Conférence salariale 2018 : circulez, ya rien à négocier !

Sans illusion, décidée à porter les revendications des salarié.es et à témoigner des con-ditions de travail dégradées des travailleurs et travailleuses du social, du médico-social et du sanitaire, la Fédération SUD Santé Sociaux a assisté à la conférence salariale.

C’est par l’annonce d’une évolution de seulement 1% du taux directeur de la masse salariale que le directeur de la Direction Générale de la Cohésion Sociale a ouvert les hostilités.

Faisant fi de la paupérisation, de la précarisation des salarié-es de nos secteurs, des conditions de travail qui se dégradent, le gouvernement persiste et signe, avec une mauvaise foi et un cynisme assumé, faignant d’ignorer que les effets reports 2017/2018 (c’est-à-dire les accords précédemment négociés dans les branches qui s’appliqueront en 2018) et le GVT (avancement de carrière lié à l’ancienneté) entament déjà largement cette enveloppe de 1%.

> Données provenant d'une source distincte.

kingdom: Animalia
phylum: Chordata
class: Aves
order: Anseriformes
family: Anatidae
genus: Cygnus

De fait, cette année encore les négociations nationales par Branche se réduiront à peau de chagrin. Les négociations collectives ne pourront avoir lieu que dans une enveloppe contrainte de + 0,03 % dans la CCNT 51, + 0,31 % dans les CHRS, + 0,20% dans la CCNT 65, +0,31% dans la CCNT 66, +0,66% dans la BAD et pour la Croix-Rouge Française : - 0,06 % donc vraiment rien à négocier.

Les annonces de la DGCS ne répondent pas à l’urgence du secteur social, sanitaire et médico-social : augmentations de salaires, amélioration des conditions de travail, amélioration de l’accompagnement et de l’accueil des personnes prises en charge dans nos secteurs.

Pire, le ministère persiste dans la terrible logique qui a conduit le sanitaire et les EHPAD droit dans le mur, la CPOMisation ! C’est-à-dire la contractualisation sur 5 ans des financements au travers de Contrats Pluriannuel d’Objectifs et de Moyens, ces contrats qui conditionnent les moyens à des objectifs guidés par l’austérité plus que par le bien commun. La volonté ministé-rielle est de passer l’ensemble des établissements du secteur sous CPOM avant 2020. Cette contractualisation s’accompagne de la fin de l’opposabilité des Conventions Collectives, ainsi dès la signature du CPOM, les employeurs ne seront plus en droit d’exiger le financement des acquis et avantages conventionnels.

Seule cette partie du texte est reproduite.